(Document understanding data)
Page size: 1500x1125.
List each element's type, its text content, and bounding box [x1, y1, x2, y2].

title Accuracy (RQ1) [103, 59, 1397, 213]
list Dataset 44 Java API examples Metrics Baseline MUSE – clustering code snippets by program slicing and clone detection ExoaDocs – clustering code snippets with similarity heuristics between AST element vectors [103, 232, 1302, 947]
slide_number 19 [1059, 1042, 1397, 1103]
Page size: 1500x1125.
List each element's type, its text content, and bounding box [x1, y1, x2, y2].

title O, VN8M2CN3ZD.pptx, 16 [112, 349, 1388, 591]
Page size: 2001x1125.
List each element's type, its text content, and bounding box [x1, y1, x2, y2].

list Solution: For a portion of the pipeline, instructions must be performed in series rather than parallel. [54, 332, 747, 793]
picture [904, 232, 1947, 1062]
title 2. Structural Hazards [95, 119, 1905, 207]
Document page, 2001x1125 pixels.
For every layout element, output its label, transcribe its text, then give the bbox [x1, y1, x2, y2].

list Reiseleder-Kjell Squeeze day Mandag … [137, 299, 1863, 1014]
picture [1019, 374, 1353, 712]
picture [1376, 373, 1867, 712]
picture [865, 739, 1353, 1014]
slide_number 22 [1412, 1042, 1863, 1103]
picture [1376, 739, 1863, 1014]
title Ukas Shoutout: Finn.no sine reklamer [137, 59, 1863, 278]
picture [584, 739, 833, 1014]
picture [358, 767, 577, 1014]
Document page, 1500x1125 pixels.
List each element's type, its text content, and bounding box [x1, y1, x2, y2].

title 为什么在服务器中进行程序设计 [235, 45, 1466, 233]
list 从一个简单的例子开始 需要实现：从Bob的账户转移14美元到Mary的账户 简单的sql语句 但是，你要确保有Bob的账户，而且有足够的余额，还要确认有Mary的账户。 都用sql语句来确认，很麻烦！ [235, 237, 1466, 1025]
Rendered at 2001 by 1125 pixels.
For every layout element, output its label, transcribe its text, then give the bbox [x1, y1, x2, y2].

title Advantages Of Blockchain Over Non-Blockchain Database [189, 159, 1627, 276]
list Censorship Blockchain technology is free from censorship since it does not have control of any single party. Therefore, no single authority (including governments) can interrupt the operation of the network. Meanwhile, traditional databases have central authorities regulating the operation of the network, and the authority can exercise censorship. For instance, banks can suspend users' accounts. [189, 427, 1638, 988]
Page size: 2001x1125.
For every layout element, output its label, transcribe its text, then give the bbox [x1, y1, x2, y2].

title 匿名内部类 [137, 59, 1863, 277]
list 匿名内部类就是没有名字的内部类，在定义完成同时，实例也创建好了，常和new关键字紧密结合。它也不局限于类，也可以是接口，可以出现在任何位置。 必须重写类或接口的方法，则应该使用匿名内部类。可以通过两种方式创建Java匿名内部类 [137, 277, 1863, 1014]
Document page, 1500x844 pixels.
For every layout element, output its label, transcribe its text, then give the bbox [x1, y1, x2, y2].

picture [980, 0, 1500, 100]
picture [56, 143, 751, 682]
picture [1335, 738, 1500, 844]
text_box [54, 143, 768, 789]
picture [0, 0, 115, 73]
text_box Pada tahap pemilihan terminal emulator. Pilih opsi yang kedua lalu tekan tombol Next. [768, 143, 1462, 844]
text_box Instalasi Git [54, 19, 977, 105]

DIRECTIVE » Repeat every line exactly, starting with the first line of the entries, and stop once the line containing "Rendered at 2001 by 1125 pixels." has been given.

ANSWER SPACE »
Page size: 1500x1125.
List each element's type, its text content, and bounding box [x1, y1, x2, y2].

title Accuracy (RQ1) [103, 59, 1397, 213]
list Dataset 44 Java API examples Metrics Baseline MUSE – clustering code snippets by program slicing and clone detection ExoaDocs – clustering code snippets with similarity heuristics between AST element vectors [103, 232, 1302, 947]
slide_number 19 [1059, 1042, 1397, 1103]
Page size: 1500x1125.
List each element's type, its text content, and bounding box [x1, y1, x2, y2].

title O, VN8M2CN3ZD.pptx, 16 [112, 349, 1388, 591]
Page size: 2001x1125.
List each element's type, its text content, and bounding box [x1, y1, x2, y2].

list Solution: For a portion of the pipeline, instructions must be performed in series rather than parallel. [54, 332, 747, 793]
picture [904, 232, 1947, 1062]
title 2. Structural Hazards [95, 119, 1905, 207]
Document page, 2001x1125 pixels.
For every layout element, output its label, transcribe its text, then give the bbox [x1, y1, x2, y2].

list Reiseleder-Kjell Squeeze day Mandag … [137, 299, 1863, 1014]
picture [1019, 374, 1353, 712]
picture [1376, 373, 1867, 712]
picture [865, 739, 1353, 1014]
slide_number 22 [1412, 1042, 1863, 1103]
picture [1376, 739, 1863, 1014]
title Ukas Shoutout: Finn.no sine reklamer [137, 59, 1863, 278]
picture [584, 739, 833, 1014]
picture [358, 767, 577, 1014]
Document page, 1500x1125 pixels.
List each element's type, its text content, and bounding box [x1, y1, x2, y2].

title 为什么在服务器中进行程序设计 [235, 45, 1466, 233]
list 从一个简单的例子开始 需要实现：从Bob的账户转移14美元到Mary的账户 简单的sql语句 但是，你要确保有Bob的账户，而且有足够的余额，还要确认有Mary的账户。 都用sql语句来确认，很麻烦！ [235, 237, 1466, 1025]
Rendered at 2001 by 1125 pixels.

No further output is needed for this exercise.